→ Exercise goal
Below are some records. Return exactly the lines from the one containing "getting up to go" through the one containing "stairs, or can't", both included, and only those.

→ Stored data entries
====================
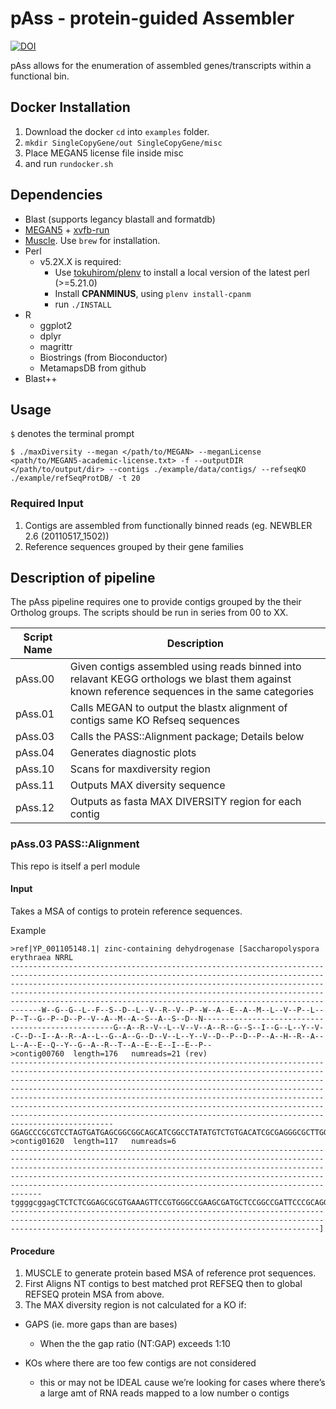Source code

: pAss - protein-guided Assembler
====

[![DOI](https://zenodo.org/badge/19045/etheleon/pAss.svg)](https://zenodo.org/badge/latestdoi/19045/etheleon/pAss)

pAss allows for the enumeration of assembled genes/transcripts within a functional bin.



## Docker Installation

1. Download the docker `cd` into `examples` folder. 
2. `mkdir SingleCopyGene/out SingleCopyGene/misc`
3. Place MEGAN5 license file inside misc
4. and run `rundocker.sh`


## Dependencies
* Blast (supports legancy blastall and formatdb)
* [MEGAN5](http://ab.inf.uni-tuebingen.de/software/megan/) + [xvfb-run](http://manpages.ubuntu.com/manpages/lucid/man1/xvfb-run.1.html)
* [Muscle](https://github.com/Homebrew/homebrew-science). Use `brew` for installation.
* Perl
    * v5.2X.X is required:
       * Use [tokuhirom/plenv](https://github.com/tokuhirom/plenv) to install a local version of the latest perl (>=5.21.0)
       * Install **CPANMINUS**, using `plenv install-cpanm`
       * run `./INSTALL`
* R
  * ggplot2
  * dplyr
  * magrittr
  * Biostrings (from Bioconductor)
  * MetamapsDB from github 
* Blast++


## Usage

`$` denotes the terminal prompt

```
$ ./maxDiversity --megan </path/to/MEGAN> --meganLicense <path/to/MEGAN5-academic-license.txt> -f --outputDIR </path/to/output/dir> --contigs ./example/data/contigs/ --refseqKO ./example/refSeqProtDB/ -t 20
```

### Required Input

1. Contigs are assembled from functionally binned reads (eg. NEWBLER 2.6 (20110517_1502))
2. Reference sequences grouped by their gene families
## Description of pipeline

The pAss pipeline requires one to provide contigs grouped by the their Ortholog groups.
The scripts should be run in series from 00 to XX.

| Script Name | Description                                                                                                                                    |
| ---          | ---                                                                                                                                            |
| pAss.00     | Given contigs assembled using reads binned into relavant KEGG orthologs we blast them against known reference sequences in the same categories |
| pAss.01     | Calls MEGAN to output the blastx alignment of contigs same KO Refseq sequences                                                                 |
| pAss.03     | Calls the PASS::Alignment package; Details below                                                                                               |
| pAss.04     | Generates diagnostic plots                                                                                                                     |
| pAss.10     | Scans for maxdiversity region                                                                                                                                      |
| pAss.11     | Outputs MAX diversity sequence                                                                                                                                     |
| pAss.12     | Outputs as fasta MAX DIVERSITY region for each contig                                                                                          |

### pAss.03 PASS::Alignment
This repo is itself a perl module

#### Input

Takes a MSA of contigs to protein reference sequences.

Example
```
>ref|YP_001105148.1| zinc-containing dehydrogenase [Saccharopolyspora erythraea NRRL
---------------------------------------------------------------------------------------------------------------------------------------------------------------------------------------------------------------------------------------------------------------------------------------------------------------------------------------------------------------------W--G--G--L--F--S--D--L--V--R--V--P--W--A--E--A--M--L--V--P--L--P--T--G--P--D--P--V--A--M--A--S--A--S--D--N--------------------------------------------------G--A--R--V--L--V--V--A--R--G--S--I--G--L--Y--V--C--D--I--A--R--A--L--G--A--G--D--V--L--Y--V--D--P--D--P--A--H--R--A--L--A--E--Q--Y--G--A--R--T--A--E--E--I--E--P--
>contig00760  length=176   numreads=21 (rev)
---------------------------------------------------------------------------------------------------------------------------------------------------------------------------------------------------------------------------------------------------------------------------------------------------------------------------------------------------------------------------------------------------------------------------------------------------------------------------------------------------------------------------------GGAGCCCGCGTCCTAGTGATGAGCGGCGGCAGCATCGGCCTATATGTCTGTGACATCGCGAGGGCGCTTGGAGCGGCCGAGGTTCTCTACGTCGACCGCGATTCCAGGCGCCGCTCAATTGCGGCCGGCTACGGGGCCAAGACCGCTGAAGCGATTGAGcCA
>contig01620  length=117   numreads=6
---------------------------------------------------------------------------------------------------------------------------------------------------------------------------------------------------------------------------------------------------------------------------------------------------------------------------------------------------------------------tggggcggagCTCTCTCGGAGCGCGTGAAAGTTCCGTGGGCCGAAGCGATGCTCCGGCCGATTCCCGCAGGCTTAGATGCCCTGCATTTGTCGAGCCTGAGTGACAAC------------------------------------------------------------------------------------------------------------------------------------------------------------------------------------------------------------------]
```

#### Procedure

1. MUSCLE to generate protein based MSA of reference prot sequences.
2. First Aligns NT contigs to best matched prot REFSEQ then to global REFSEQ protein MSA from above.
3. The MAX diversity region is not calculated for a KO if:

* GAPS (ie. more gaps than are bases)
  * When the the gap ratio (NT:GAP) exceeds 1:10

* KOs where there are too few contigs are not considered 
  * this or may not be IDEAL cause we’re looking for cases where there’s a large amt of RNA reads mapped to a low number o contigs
====================
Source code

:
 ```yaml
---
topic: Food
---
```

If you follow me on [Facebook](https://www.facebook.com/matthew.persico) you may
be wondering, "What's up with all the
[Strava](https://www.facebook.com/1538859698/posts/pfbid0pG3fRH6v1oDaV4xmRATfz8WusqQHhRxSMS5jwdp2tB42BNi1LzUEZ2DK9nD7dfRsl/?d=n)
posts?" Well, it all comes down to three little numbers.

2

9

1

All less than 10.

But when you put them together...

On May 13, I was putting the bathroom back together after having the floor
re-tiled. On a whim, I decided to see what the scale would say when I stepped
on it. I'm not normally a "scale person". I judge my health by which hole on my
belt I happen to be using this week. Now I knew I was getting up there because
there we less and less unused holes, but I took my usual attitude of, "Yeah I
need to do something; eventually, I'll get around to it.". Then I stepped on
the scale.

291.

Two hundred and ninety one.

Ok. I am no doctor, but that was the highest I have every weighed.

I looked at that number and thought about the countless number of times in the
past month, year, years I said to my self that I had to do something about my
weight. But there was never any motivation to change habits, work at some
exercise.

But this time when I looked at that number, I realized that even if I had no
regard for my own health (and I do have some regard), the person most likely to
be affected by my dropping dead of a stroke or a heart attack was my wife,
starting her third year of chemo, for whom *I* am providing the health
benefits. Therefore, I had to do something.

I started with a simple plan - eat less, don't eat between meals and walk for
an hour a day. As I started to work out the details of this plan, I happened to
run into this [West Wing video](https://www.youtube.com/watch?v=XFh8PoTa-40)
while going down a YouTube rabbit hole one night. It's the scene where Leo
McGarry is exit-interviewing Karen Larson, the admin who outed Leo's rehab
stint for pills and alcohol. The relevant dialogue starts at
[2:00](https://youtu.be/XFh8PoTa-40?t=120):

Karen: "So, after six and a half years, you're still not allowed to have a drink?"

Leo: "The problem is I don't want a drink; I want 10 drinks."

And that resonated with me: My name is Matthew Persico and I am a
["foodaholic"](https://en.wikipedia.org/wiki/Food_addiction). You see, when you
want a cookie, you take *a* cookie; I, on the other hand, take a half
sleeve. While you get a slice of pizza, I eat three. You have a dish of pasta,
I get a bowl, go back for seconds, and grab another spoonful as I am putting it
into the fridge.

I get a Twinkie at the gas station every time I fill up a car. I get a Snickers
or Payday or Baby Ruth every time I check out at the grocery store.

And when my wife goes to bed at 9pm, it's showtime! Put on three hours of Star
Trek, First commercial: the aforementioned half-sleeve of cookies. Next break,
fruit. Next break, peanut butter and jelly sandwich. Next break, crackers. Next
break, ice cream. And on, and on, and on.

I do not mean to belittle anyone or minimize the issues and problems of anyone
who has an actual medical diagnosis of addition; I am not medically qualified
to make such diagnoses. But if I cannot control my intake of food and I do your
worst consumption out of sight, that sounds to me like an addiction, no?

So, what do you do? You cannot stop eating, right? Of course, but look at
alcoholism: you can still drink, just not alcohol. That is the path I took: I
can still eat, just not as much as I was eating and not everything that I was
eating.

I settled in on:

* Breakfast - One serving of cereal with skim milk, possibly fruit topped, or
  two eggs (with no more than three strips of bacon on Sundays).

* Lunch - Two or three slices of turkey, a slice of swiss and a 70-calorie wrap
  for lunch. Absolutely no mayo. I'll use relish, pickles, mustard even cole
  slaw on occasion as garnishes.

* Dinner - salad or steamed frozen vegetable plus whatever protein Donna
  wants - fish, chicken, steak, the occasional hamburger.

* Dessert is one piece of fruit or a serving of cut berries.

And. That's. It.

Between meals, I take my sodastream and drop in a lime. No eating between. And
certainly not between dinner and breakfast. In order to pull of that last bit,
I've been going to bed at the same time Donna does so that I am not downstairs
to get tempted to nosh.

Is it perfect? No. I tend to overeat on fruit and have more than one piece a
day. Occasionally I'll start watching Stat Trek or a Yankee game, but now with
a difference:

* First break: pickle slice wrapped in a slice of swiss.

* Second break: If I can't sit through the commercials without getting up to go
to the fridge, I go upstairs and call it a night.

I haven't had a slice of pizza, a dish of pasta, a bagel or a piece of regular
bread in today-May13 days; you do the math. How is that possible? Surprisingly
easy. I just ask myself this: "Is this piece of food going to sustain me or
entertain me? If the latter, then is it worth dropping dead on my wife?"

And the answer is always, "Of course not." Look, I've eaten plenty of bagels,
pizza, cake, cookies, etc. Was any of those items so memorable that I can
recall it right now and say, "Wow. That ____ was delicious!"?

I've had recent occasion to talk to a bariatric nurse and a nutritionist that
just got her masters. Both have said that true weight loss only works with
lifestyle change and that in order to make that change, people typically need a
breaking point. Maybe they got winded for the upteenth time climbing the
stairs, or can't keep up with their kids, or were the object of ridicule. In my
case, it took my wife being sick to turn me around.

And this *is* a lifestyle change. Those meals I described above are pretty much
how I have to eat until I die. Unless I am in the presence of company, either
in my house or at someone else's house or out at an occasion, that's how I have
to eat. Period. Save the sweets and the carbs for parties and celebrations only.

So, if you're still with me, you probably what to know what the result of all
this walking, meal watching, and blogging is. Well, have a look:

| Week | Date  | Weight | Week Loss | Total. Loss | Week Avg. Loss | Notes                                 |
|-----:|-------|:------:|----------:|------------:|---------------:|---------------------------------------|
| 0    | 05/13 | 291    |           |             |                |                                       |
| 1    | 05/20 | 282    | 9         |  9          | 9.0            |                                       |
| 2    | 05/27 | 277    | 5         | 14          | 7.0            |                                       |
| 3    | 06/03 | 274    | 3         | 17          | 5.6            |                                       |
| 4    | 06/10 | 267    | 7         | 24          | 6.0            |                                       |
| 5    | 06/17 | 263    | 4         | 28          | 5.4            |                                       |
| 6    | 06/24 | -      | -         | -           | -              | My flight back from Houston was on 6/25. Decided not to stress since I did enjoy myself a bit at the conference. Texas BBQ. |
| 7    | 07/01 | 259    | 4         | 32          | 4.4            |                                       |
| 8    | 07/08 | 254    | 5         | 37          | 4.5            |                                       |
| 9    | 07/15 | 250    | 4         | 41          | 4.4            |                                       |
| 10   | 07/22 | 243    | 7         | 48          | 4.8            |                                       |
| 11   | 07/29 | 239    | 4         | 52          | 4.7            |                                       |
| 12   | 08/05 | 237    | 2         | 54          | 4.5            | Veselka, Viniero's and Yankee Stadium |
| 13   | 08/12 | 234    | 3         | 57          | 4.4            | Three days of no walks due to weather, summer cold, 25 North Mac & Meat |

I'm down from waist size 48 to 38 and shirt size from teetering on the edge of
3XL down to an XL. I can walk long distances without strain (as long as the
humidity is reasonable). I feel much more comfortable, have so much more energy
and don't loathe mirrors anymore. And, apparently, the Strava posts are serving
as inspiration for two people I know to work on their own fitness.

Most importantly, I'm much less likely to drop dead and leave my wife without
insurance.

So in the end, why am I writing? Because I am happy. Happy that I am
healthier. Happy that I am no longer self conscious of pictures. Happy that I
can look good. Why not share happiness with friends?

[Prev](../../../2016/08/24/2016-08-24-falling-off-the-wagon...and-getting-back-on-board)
====================
→ Answer for this exercise
* Second break: If I can't sit through the commercials without getting up to go
to the fridge, I go upstairs and call it a night.

I haven't had a slice of pizza, a dish of pasta, a bagel or a piece of regular
bread in today-May13 days; you do the math. How is that possible? Surprisingly
easy. I just ask myself this: "Is this piece of food going to sustain me or
entertain me? If the latter, then is it worth dropping dead on my wife?"

And the answer is always, "Of course not." Look, I've eaten plenty of bagels,
pizza, cake, cookies, etc. Was any of those items so memorable that I can
recall it right now and say, "Wow. That ____ was delicious!"?

I've had recent occasion to talk to a bariatric nurse and a nutritionist that
just got her masters. Both have said that true weight loss only works with
lifestyle change and that in order to make that change, people typically need a
breaking point. Maybe they got winded for the upteenth time climbing the
stairs, or can't keep up with their kids, or were the object of ridicule. In my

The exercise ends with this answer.